What the task asks
Return an exact copy of the data, starting at its first line and ending at the line that contains "(usegerberextensions false)", minus any pictures.

Records to use
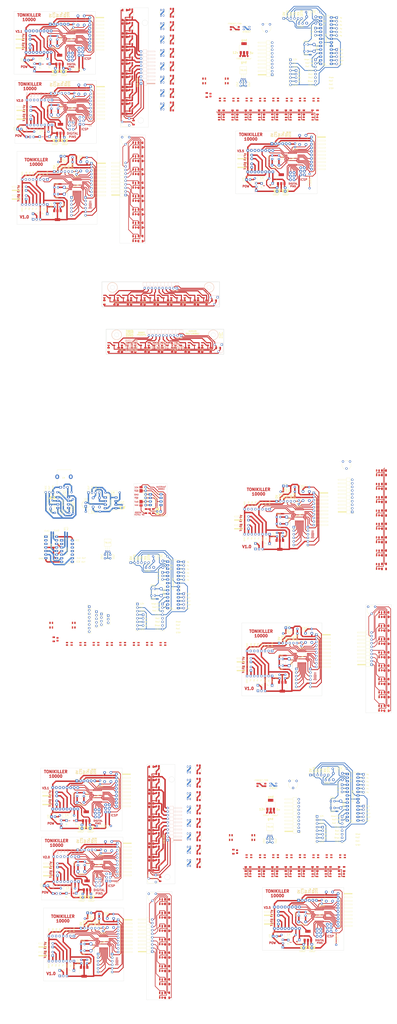
<source format=kicad_pcb>
(kicad_pcb (version 20211014) (generator pcbnew)

  (general
    (thickness 1.6)
  )

  (paper "A4")
  (layers
    (0 "F.Cu" signal)
    (31 "B.Cu" signal)
    (32 "B.Adhes" user "B.Adhesive")
    (33 "F.Adhes" user "F.Adhesive")
    (34 "B.Paste" user)
    (35 "F.Paste" user)
    (36 "B.SilkS" user "B.Silkscreen")
    (37 "F.SilkS" user "F.Silkscreen")
    (38 "B.Mask" user)
    (39 "F.Mask" user)
    (40 "Dwgs.User" user "User.Drawings")
    (41 "Cmts.User" user "User.Comments")
    (42 "Eco1.User" user "User.Eco1")
    (43 "Eco2.User" user "User.Eco2")
    (44 "Edge.Cuts" user)
    (45 "Margin" user)
    (46 "B.CrtYd" user "B.Courtyard")
    (47 "F.CrtYd" user "F.Courtyard")
    (48 "B.Fab" user)
    (49 "F.Fab" user)
    (50 "User.1" user)
    (51 "User.2" user)
    (52 "User.3" user)
    (53 "User.4" user)
    (54 "User.5" user)
    (55 "User.6" user)
    (56 "User.7" user)
    (57 "User.8" user)
    (58 "User.9" user)
  )

  (setup
    (pad_to_mask_clearance 0)
    (pcbplotparams
      (layerselection 0x00010fc_ffffffff)
      (disableapertmacros false)
      (usegerberextensions false)
      (usegerberattributes true)
      (usegerberadvancedattributes true)
      (creategerberjobfile true)
      (svguseinch false)
      (svgprecision 6)
      (excludeedgelayer true)
      (plotframeref false)
      (viasonmask false)
      (mode 1)
      (useauxorigin false)
      (hpglpennumber 1)
      (hpglpenspeed 20)
      (hpglpendiameter 15.000000)
      (dxfpolygonmode true)
      (dxfimperialunits true)
      (dxfusepcbnewfont true)
      (psnegative false)
      (psa4output false)
      (plotreference true)
      (plotvalue true)
      (plotinvisibletext false)
      (sketchpadsonfab false)
      (subtractmaskfromsilk false)
      (outputformat 1)
      (mirror false)
      (drillshape 1)
      (scaleselection 1)
      (outputdirectory "")
    )
  )

  (net 0 "")
  (net 1 "CLK1")
  (net 2 "CLK2")
  (net 3 "GND")
  (net 4 "VCC")
  (net 5 "DTR")
  (net 6 "TX")
  (net 7 "RX")
  (net 8 "A5")
  (net 9 "A4")
  (net 10 "A3")
  (net 11 "A2")
  (net 12 "A1")
  (net 13 "A0")
  (net 14 "ADC6")
  (net 15 "ADC7")
  (net 16 "12V")
  (net 17 "SCK")
  (net 18 "MISO")
  (net 19 "MOSI")
  (net 20 "RESET")

  (footprint "LED_SMD:LED_RGB_Wuerth-PLCC4_3.2x2.8mm_150141M173100" (layer "F.Cu") (at 165.045 313.7346 180))

  (footprint "Resistor_SMD:R_1206_3216Metric" (layer "F.Cu") (at 263.6125 196.775))

  (footprint "Connector_PinHeader_2.54mm:PinHeader_1x02_P2.54mm_Horizontal" (layer "F.Cu") (at 29.4875 307.945 180))

  (footprint "Connector_PinHeader_2.54mm:PinHeader_1x02_P2.54mm_Horizontal" (layer "F.Cu") (at 186.67 342.2971 180))

  (footprint "Package_DIP:DIP-28_W7.62mm_Socket_LongPads" (layer "F.Cu") (at 216.74 -296.5025))

  (footprint "Resistor_SMD:R_1206_3216Metric" (layer "F.Cu") (at 107.5 330.97))

  (footprint "Connector_Pin:Pin_D0.9mm_L10.0mm_W2.4mm_FlatFork" (layer "F.Cu") (at 92.236 50.407))

  (footprint "Potentiometer_THT:Potentiometer_Piher_PT-6-V_Vertical" (layer "F.Cu") (at 232.625 19.425 -90))

  (footprint "Resistor_SMD:R_1206_3216Metric" (layer "F.Cu") (at 201.345 309.3346 90))

  (footprint "Resistor_SMD:R_1206_3216Metric" (layer "F.Cu") (at 195.445 309.3346 90))

  (footprint "Resistor_SMD:R_1206_3216Metric" (layer "F.Cu") (at 92.49 54.725 90))

  (footprint "Connector_PinHeader_2.54mm:PinHeader_1x01_P2.54mm_Vertical" (layer "F.Cu") (at 31.075 381.47 180))

  (footprint "LED_THT:LED_D5.0mm" (layer "F.Cu") (at 24.63 53.15 90))

  (footprint "Capacitor_THT:C_Disc_D3.8mm_W2.6mm_P2.50mm" (layer "F.Cu") (at 41.4089 -242.7396 -90))

  (footprint "LED_SMD:LED_RGB_Wuerth-PLCC4_3.2x2.8mm_150141M173100" (layer "F.Cu") (at 231.645 313.7846 180))

  (footprint "Resistor_SMD:R_1206_3216Metric" (layer "F.Cu") (at 88.545 -197.7796))

  (footprint "Capacitor_THT:C_Disc_D3.8mm_W2.6mm_P2.50mm" (layer "F.Cu") (at 61.965 350.895 -90))

  (footprint "OptoDevice:Everlight_ITR8307" (layer "F.Cu") (at 155.64 -288.7775 90))

  (footprint "Resistor_SMD:R_1206_3216Metric" (layer "F.Cu") (at 263.5625 145.725))

  (footprint "Resistor_SMD:R_1206_3216Metric" (layer "F.Cu") (at 223.745 309.3346 90))

  (footprint "Connector_PinHeader_2.54mm:PinHeader_1x10_P2.54mm_Horizontal" (layer "F.Cu") (at 52.4525 -296.3871))

  (footprint "Capacitor_THT:C_Disc_D3.8mm_W2.6mm_P2.50mm" (layer "F.Cu") (at 27.485 -164.3046 -90))

  (footprint "Connector_PinHeader_2.54mm:PinHeader_1x02_P2.54mm_Horizontal" (layer "F.Cu") (at 165.394702 61.0906 180))

  (footprint "LED_THT:LED_D5.0mm" (layer "F.Cu") (at 25.1925 272.1725))

  (footprint "Package_DIP:DIP-8_W7.62mm_Socket_LongPads" (layer "F.Cu") (at 29.73 44.875))

  (footprint "LED_SMD:LED_RGB_Wuerth-PLCC4_3.2x2.8mm_150141M173100" (layer "F.Cu") (at 212.69 -224.515 180))

  (footprint "Resistor_SMD:R_1206_3216Metric" (layer "F.Cu") (at 172.94 -228.965 90))

  (footprint "Resistor_SMD:R_1206_3216Metric" (layer "F.Cu") (at 96.2525 272.245 180))

  (footprint "LED_THT:LED_D5.0mm" (layer "F.Cu") (at 163.975 -181.1175))

  (footprint "LED_SMD:LED_RGB_Wuerth-PLCC4_3.2x2.8mm_150141M173100" (layer "F.Cu") (at 259.2125 166.375 90))

  (footprint "Resistor_SMD:R_1206_3216Metric" (layer "F.Cu") (at 204.79 -228.965 90))

  (footprint "Package_TO_SOT_SMD:SOT-223" (layer "F.Cu") (at 31.5825 -217.349488 90))

  (footprint "Connector_PinHeader_2.54mm:PinHeader_1x10_P2.54mm_Horizontal" (layer "F.Cu") (at 210.19 -211.3775))

  (footprint "OptoDevice:Everlight_ITR1201SR10AR" (layer "F.Cu") (at 64.84 -97.915 90))

  (footprint "Connector_PinSocket_2.54mm:PinSocket_1x03_P2.54mm_Vertical" (layer "F.Cu") (at 26.23 41.375 -90))

  (footprint "Resistor_SMD:R_1206_3216Metric" (layer "F.Cu") (at 77.2975 -275.5796 180))

  (footprint "Connector_PinSocket_2.54mm:PinSocket_1x06_P2.54mm_Vertical" (layer "F.Cu") (at 27.205 -186.8296 90))

  (footprint "Button_Switch_THT:SW_PUSH_6mm" (layer "F.Cu") (at 225.245 325.7221 -90))

  (footprint "Connector_PinHeader_2.54mm:PinHeader_1x10_P2.54mm_Horizontal" (layer "F.Cu") (at 71.4075 241.9125))

  (footprint "OptoDevice:Everlight_ITR8307F43" (layer "F.Cu") (at 123.9025 303.17 180))

  (footprint "Resistor_SMD:R_1206_3216Metric" (layer "F.Cu") (at 103.915 -60.015 -90))

  (footprint "Resistor_SMD:R_1206_3216Metric" (layer "F.Cu")
    (tedit 5F68FEEE) (tstamp 10904c79-4248-4bbe-bcd9-16598a836f45)
    (at 82.54 -60.015 -90)
    (descr "Resistor SMD 1206 (3216 Metric), square (rectangular) end terminal, IPC_7351 nominal, (Body size source: IPC-SM-782 page 72, https://www.pcb-3d.com/wordpress/wp-content/uploads/ipc-sm-782a_amendment_1_and_2.pdf), generated with kicad-footprint-generator")
    (tags "resistor")
    (attr smd)
    (fp_text reference "47K" (at -0.045 -0.05 -270) (layer "F.SilkS")
      (effects (font (size 0.4 0.4) (thickness 0.1)))
      (tstamp df19fcb6-bb83-4dc9-956c-bb6f6900b971)
    )
    (fp_text value "R_1206_3216Metric" (at 0 1.82 -270) (layer "F.Fab")
      (effects (font (size 1 1) (thickness 0.15)))
      (tstamp 6a1da92c-d443-40f3-89d3-319d427948b0)
    )
    (fp_text user "${REFERENCE}" (at 0 0 -270) (layer "F.Fab")
      (effects (font (size 0.8 0.8) (thickness 0.12)))
      (tstamp e0340728-a699-4587-bf13-6dbfa1841afd)
    )
    (fp_line (start -0.727064 0.91) (end 0.727064 0.91) (layer "F.SilkS") (width 0.12) (tstamp 22906ed0-1a5b-4767-a847-253af9a49531))
    (fp_line (start -0.727064 -0.91) (end 0.727064 -0.91) (layer "F.SilkS") (width 0.12) (tstamp 2a03b6ba-1459-4544-be58-484c2392f5c6))
    (fp_line (start -2.28 -1.12) (end 2.28 -1.12) (layer "F.CrtYd") (width 0.05) (tstamp 326f82f3-fc23-4043-aee8-d871ec6bc7bf))
    (fp_line (start 2.28 1.12) (end -2.28 1.12) (layer "F.CrtYd") (width 0.05) (tstamp 47ef66bf-1881-49fa-91d5-950d21f75be4))
    (fp_line (start -2.28 1.12) (end -2.28 -1.12) (layer "F.CrtYd") (width 0.05) (tstamp a09fbbc9-24f4-427f-9f35-f909232b06a2))
    (fp_line (start 2.28 -1.12) (end 2.28 1.12) (layer "F.CrtYd") (width 0.05) (tstamp fb0c95e9-7fad-40b9-8885-213d68b83886))
    (fp_line (start -1.6 -0.8) (end 1.6 -0.8) (layer "F.Fab") (width 0.1) (tstamp 45d85dde-cd55-4de4-87a9-2b8ee4520e03))
    (fp_line (start 1.6 0.8) (end -1.6 0.8) (layer "F.Fab") (width 0.1) (tstamp 75f48bd5-dca7-4ce0-ba06-935783ab2d49))
    (fp_line (start 1.6 -0.8) (end 1.6 0.8) (layer "F.Fab") (width 0.1) (tstamp ce744225-5c94-415a-9abe-13cd2ffd20fc))
    (fp_line (start -1.6 0.8) (end -1.6 -0.8) (layer "F.Fab") (width 0.1) (tstamp f6205c56-1d72
... [3795600 chars truncated]
</source>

Answer space
<source format=kicad_pcb>
(kicad_pcb (version 20211014) (generator pcbnew)

  (general
    (thickness 1.6)
  )

  (paper "A4")
  (layers
    (0 "F.Cu" signal)
    (31 "B.Cu" signal)
    (32 "B.Adhes" user "B.Adhesive")
    (33 "F.Adhes" user "F.Adhesive")
    (34 "B.Paste" user)
    (35 "F.Paste" user)
    (36 "B.SilkS" user "B.Silkscreen")
    (37 "F.SilkS" user "F.Silkscreen")
    (38 "B.Mask" user)
    (39 "F.Mask" user)
    (40 "Dwgs.User" user "User.Drawings")
    (41 "Cmts.User" user "User.Comments")
    (42 "Eco1.User" user "User.Eco1")
    (43 "Eco2.User" user "User.Eco2")
    (44 "Edge.Cuts" user)
    (45 "Margin" user)
    (46 "B.CrtYd" user "B.Courtyard")
    (47 "F.CrtYd" user "F.Courtyard")
    (48 "B.Fab" user)
    (49 "F.Fab" user)
    (50 "User.1" user)
    (51 "User.2" user)
    (52 "User.3" user)
    (53 "User.4" user)
    (54 "User.5" user)
    (55 "User.6" user)
    (56 "User.7" user)
    (57 "User.8" user)
    (58 "User.9" user)
  )

  (setup
    (pad_to_mask_clearance 0)
    (pcbplotparams
      (layerselection 0x00010fc_ffffffff)
      (disableapertmacros false)
      (usegerberextensions false)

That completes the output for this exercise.